▶ [WHAT THIS EXERCISE ASKS]:
1. Answer each question below using the blog post about returning to university, one answer per line and marked (a), (b), (c) as the questions are.
(a) Which song and artist are listed as now playing?
(b) For how many years had the writer worked at the school?
(c) Where are readers directed to learn how the transition went?
2. Decide whether each statement marked (a), (b), (c) agrees with the blog post about returning to university. Answer yes or no, and quote the words of the post that settle it.
(a) The writer went back to university three years ago.
(b) The writer found the change easier to adapt to than expected.
(c) The writer's school job allowed no flexibility in life.

** START OF PROVIDED TEXT **

How that MFA turned out and what it means for my ideal photography client…

N O W  P L A Y I N G // ‘You get what you give’ by New Radicals

Two years ago I packed up my office in the school where I had worked for sixteen years and I went back to university. Even though I really wanted it, it was one of the hardest transitions I have ever made. It was a hell of a change, from a very clear structure dictated by hourly bells and zero life flexibility, constant discussion and pressure about results, and never really having the mental space to engage with my own kids - to the total opposite of all of the above. And that’s ideal right? Strangely, it was so much harder to adapt to than I thought it would be. If you don’t know how that transition went, you can read about it in my very first blog post here.

** END OF PROVIDED TEXT **
** START OF GIVEN INFORMATION **

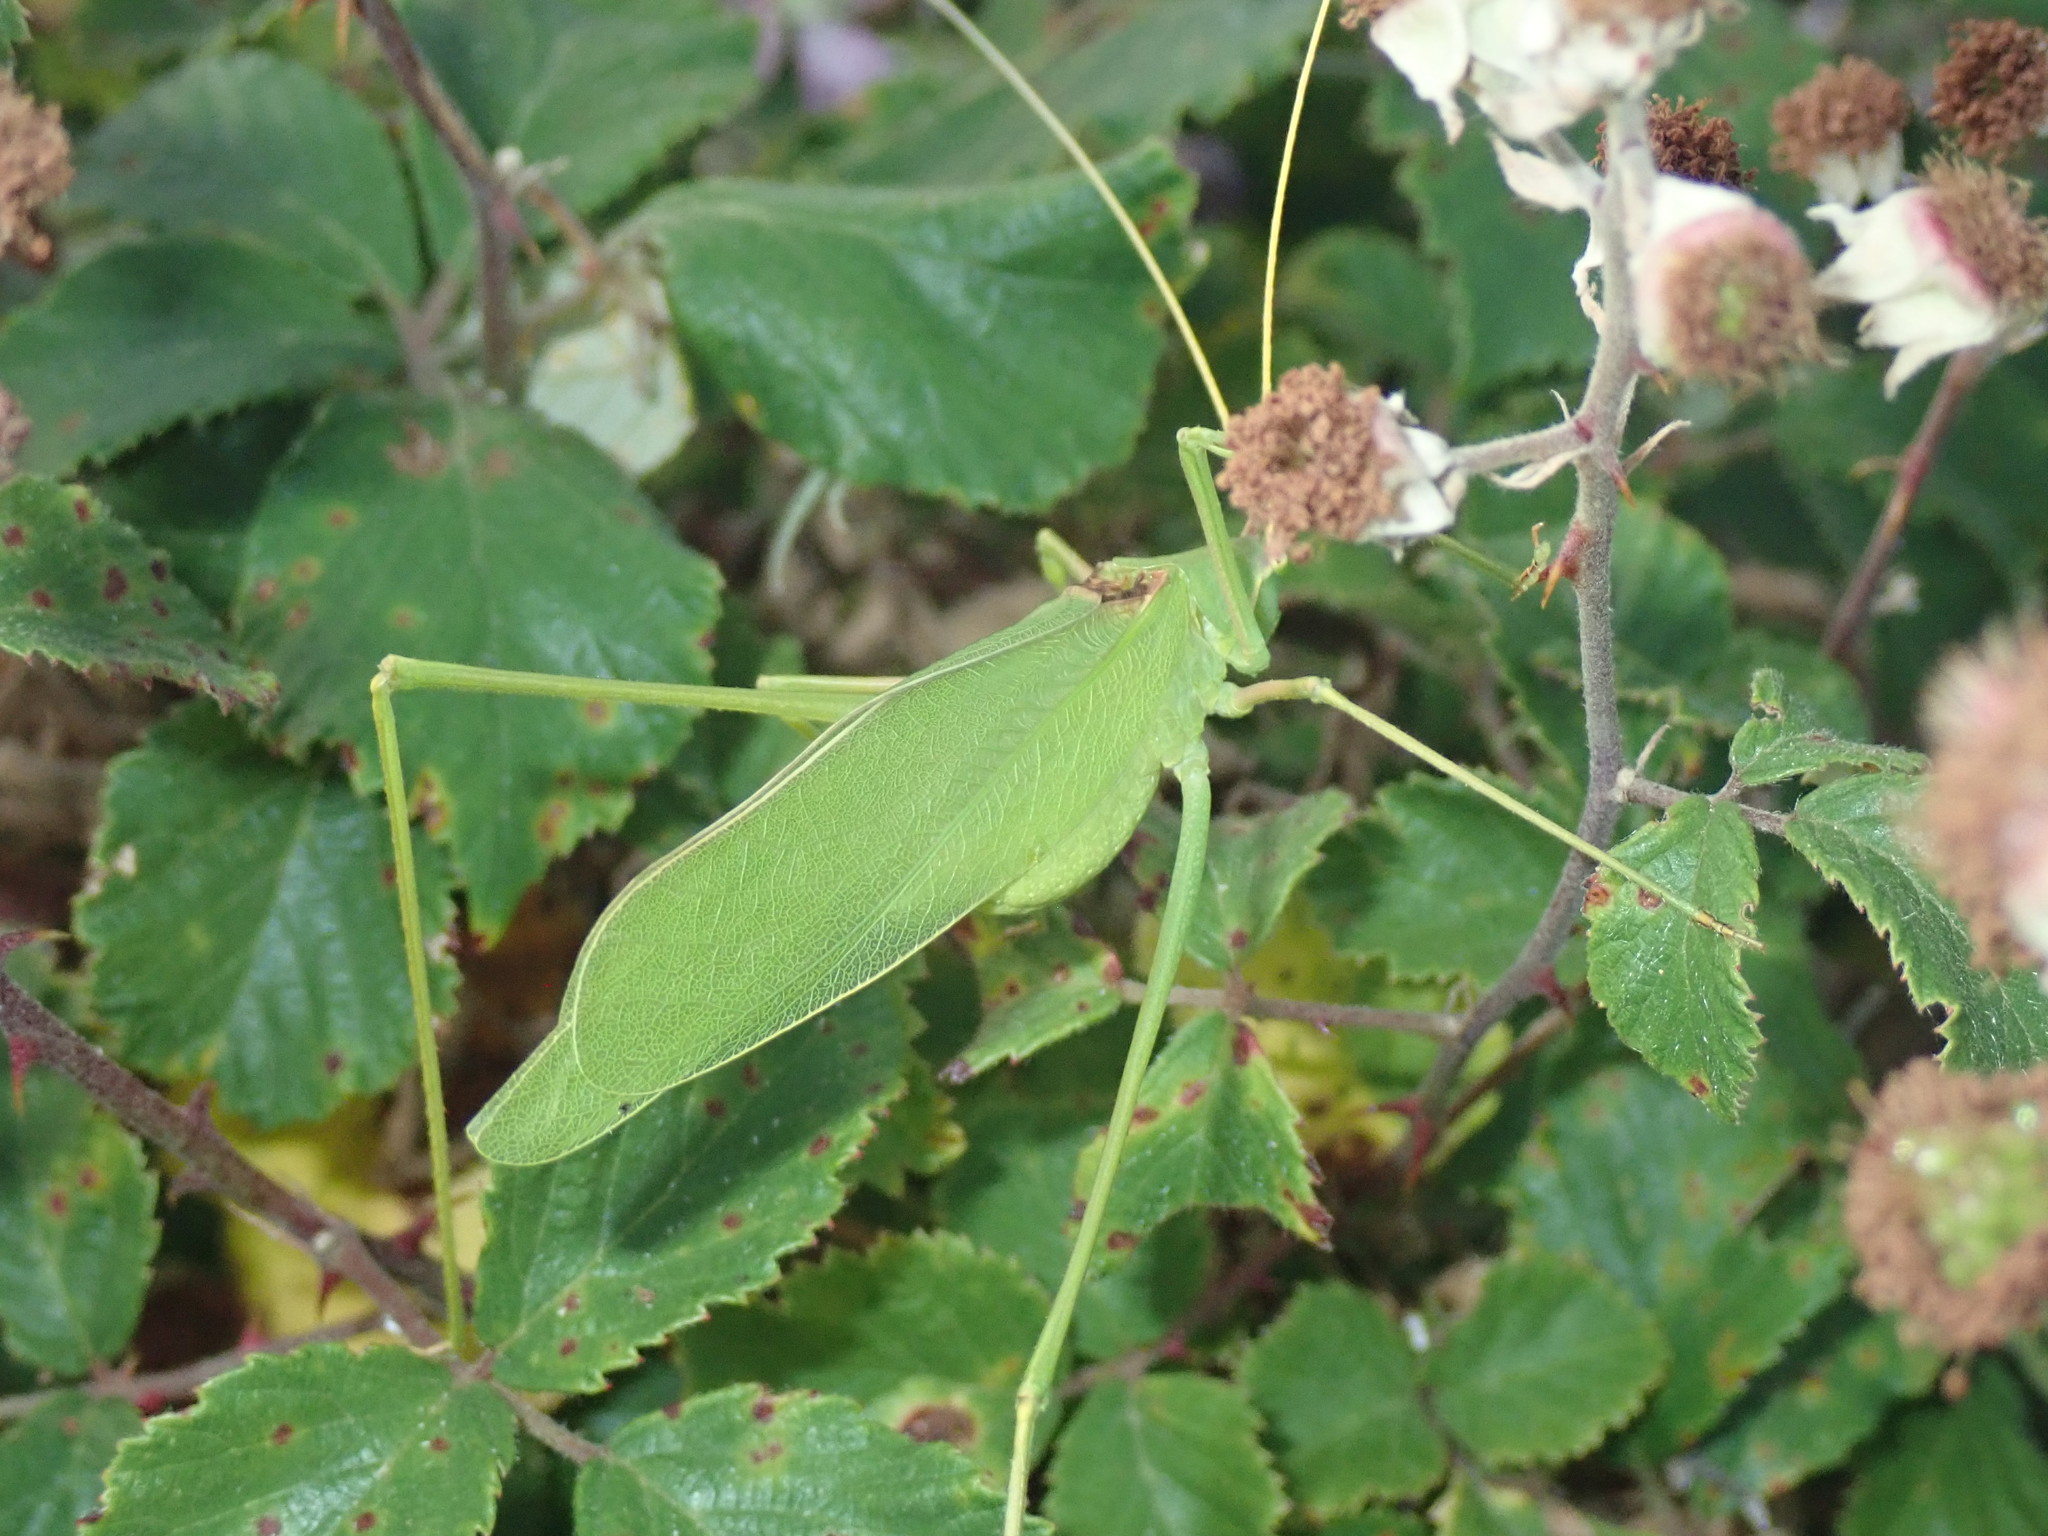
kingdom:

** END OF GIVEN INFORMATION **
** START OF GIVEN INFORMATION **

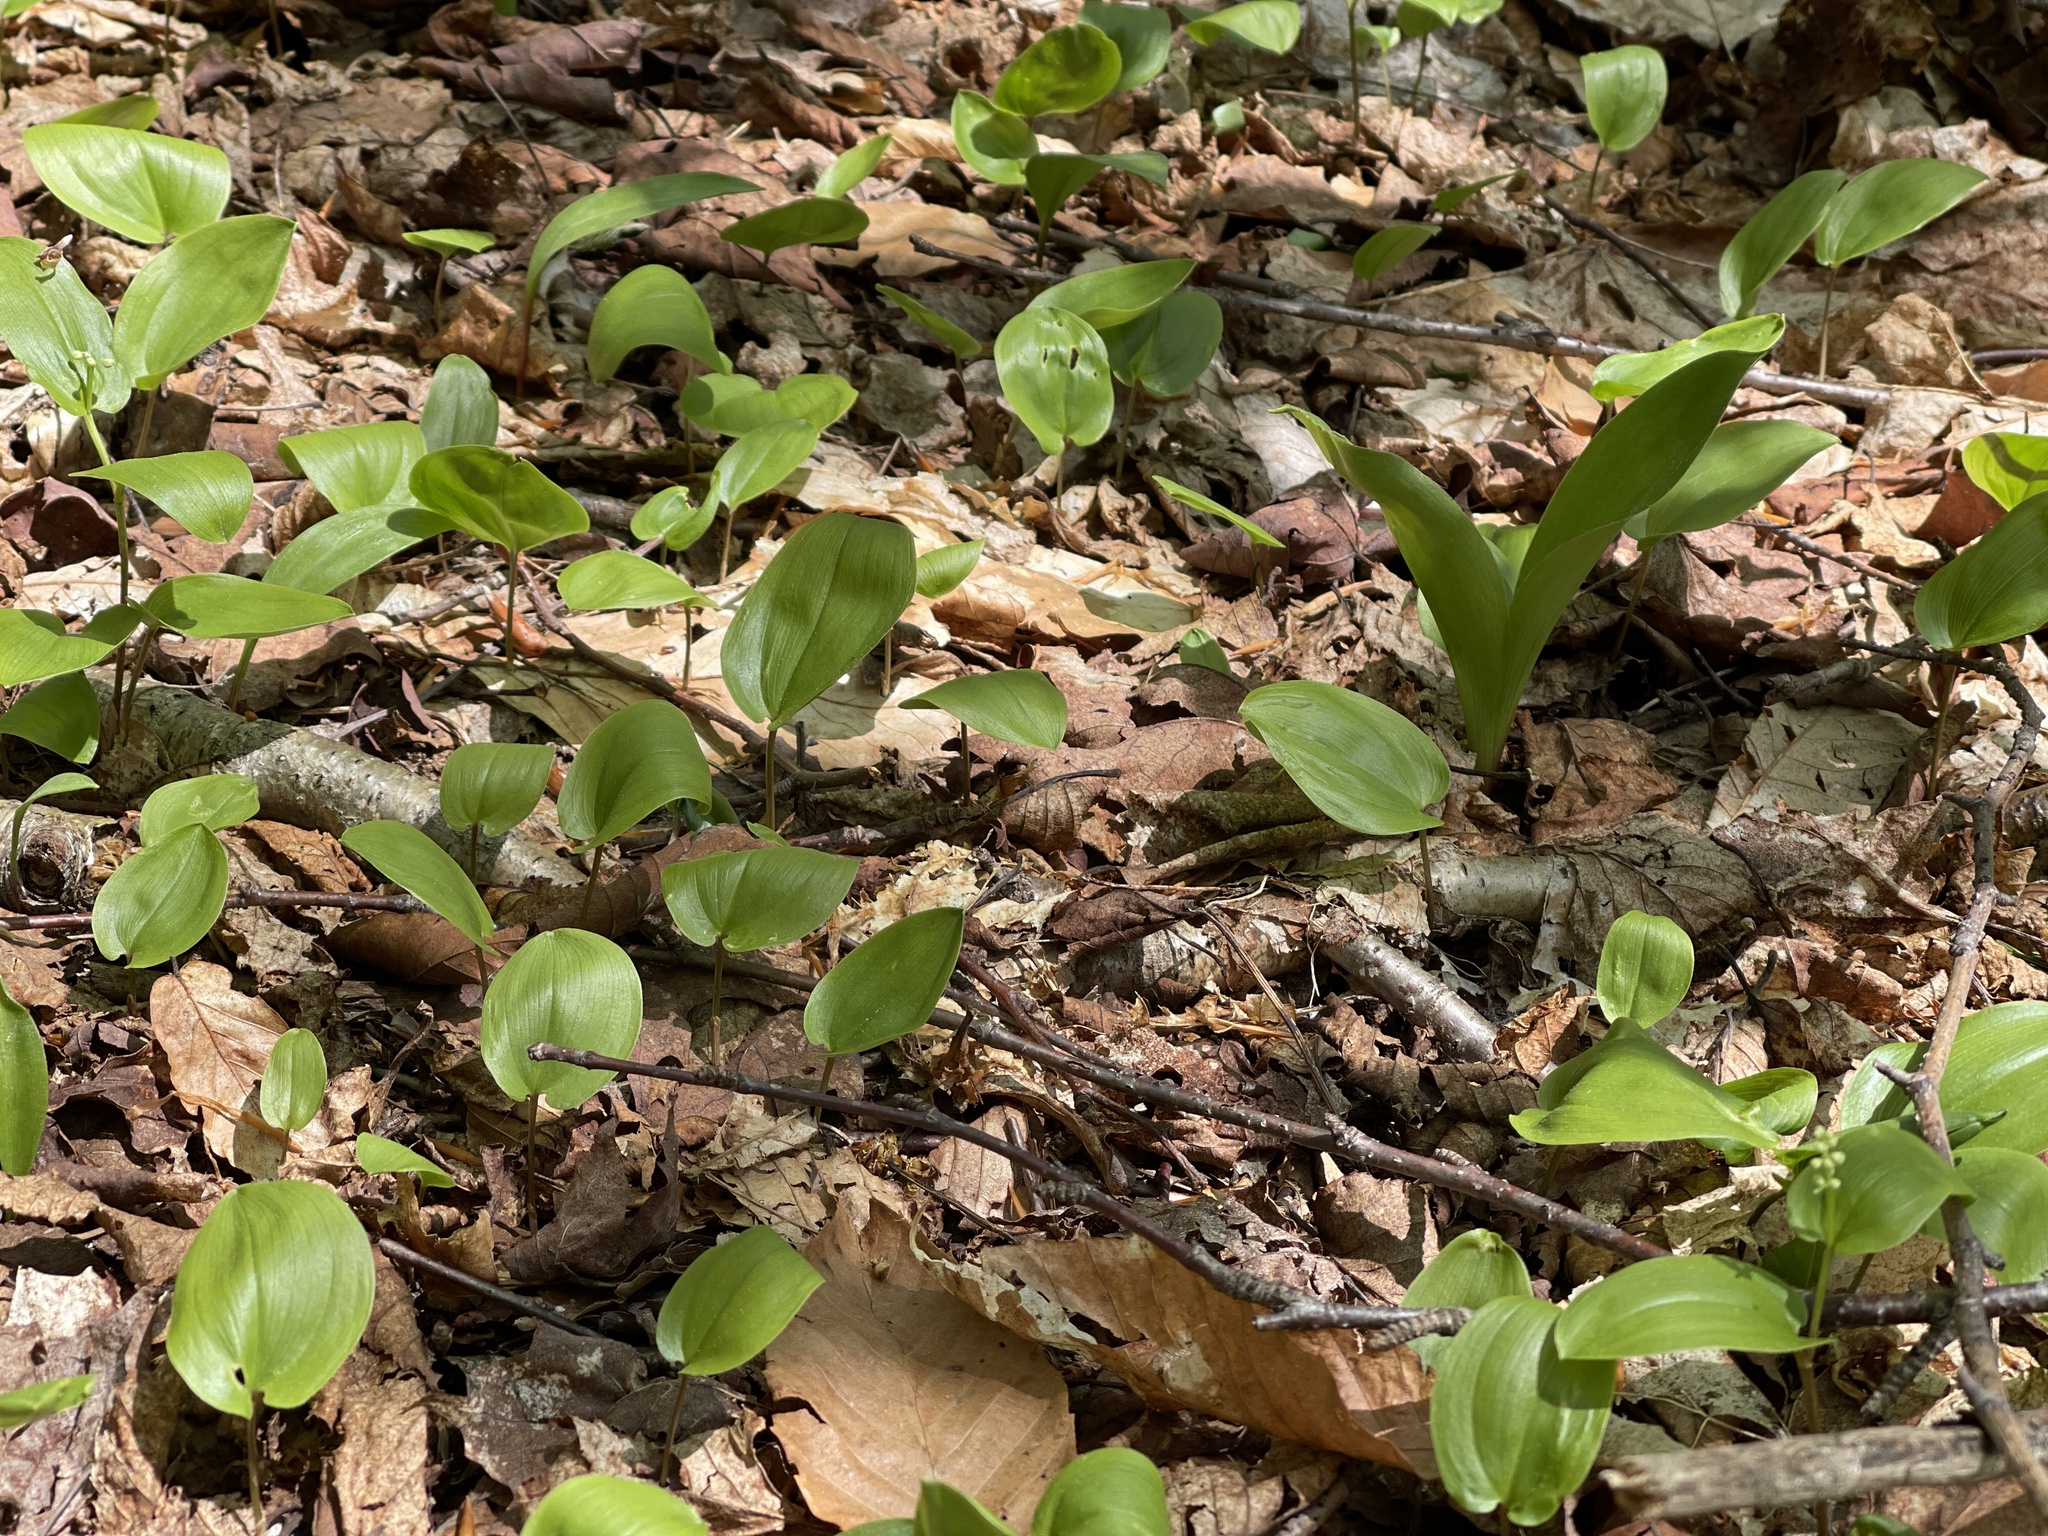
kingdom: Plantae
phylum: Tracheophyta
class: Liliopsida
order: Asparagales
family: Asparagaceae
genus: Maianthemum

** END OF GIVEN INFORMATION **

▶ [RESULTS FOR EACH TASK]:
1.
(a) "You get what you give" by New Radicals
(b) Sixteen years
(c) To the writer's very first blog post

2.
(a) No: "Two years ago I packed up my office in the school where I had worked for sixteen years and I went back to university."
(b) No: "Strangely, it was so much harder to adapt to than I thought it would be."
(c) Yes: "a very clear structure dictated by hourly bells and zero life flexibility"